According to a study released last week by the California Department of Public Health, just 13.1 percent of California residents reported smoking last year, compared with 20.6 percent nationally.
California now has the second-lowest smoking rate in the country, trailing only Utah.
The declining rate here reflects a culture that is especially conscious of health and the environment, and it was hailed by state officials as evidence of the success of a strategy to demonize smoking.
In 1988, the state increased the tax on cigarettes, using part of the proceeds to finance an antitobacco campaign, and began instituting bans on smoking in public places — first on planes and buses, then in indoor workplaces and bars.
The health department has also used media campaigns, including graphic antismoking advertisements, like a 1997 television commercial that showed a woman smoking a cigarette through the laryngectomy hole in her throat.
“In California, we are very proud of our leading role in this revolution of how people view smoking,” said Colleen Stevens, the chief of the state’s Tobacco Control Media Campaign. “People are coming to the realization that smoking is not part of a healthy lifestyle.”
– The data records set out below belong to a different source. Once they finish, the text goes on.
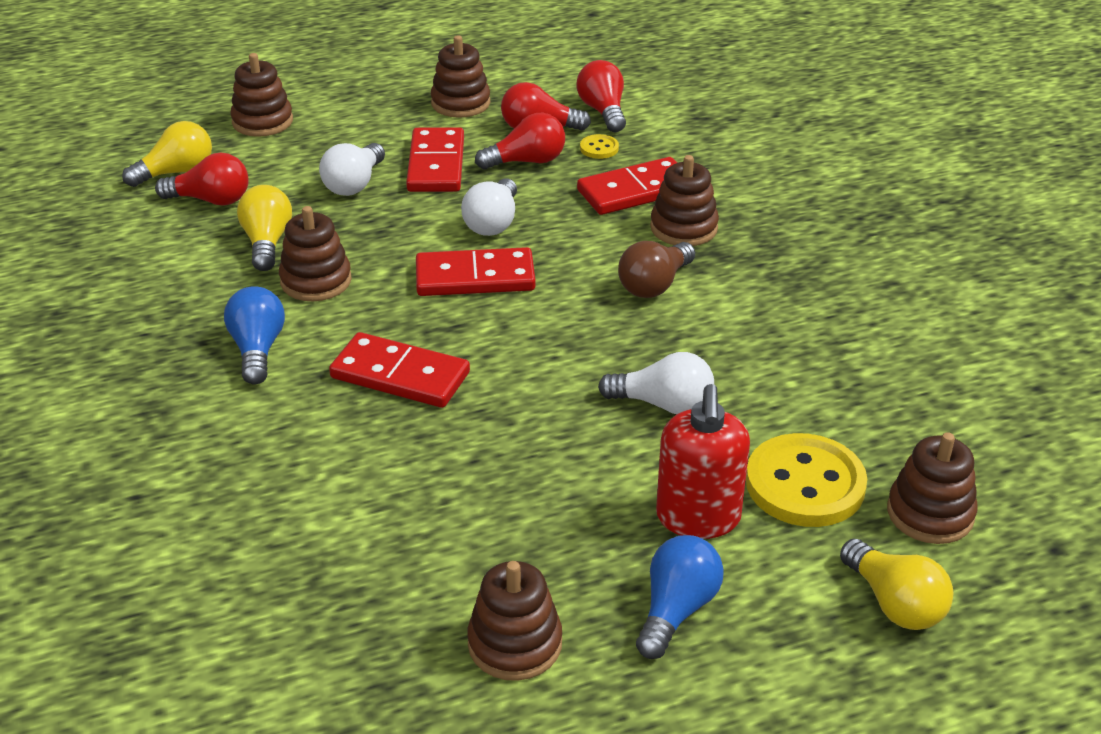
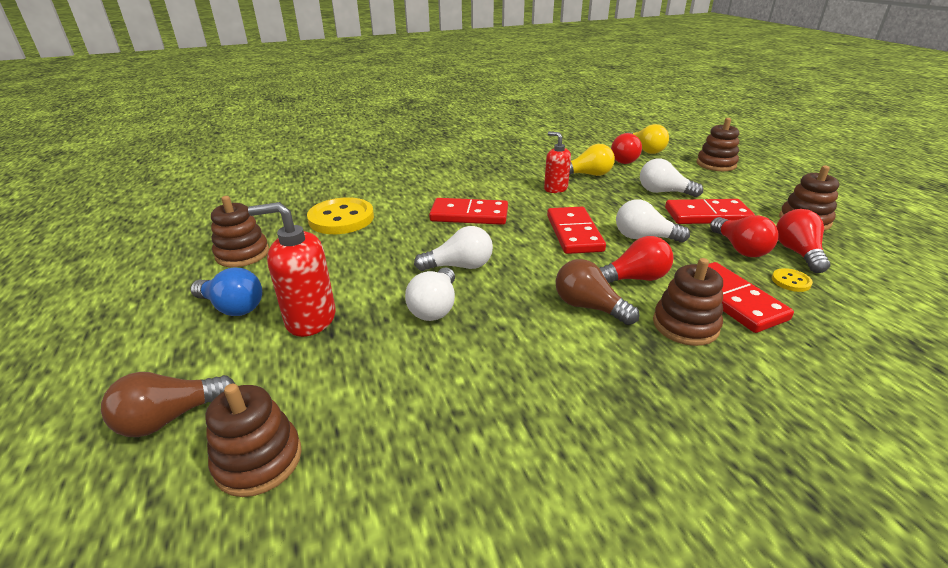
camera: 90 degrees right, 5 degrees down
blue light bulb [224,287,285,385] -> none
brown stacking toy [279,206,352,301] -> red soap dispenser [544,132,571,193]
red domino [329,332,470,408] -> red domino turned 75 degrees clockwise [429,198,508,225]
red light bulb [576,60,626,132] -> red light bulb moved to [600,236,674,283]
yellow button [746,433,867,527] -> yellow button moved to [307,197,374,234]
yellow light bulb [840,539,954,630] -> brown light bulb [101,372,235,437]
none -> white light bulb [414,226,493,271]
Since 1988, California’s smoking rate has dropped from 22.7 percent to its current level, and the campaign has become a model for many other states.
Critics say the public smoking bans have, in effect, simply made smoking illegal; at the least, they have made life ever more difficult for smokers.
Health officials, however, argue that California’s sustained campaign has led not only to lower smoking rates, but also to public health benefits. They point out that lung cancer rates are going down more than three times as fast in California than in the rest of the country, and that the state has saved an estimated $86 billion in health care costs.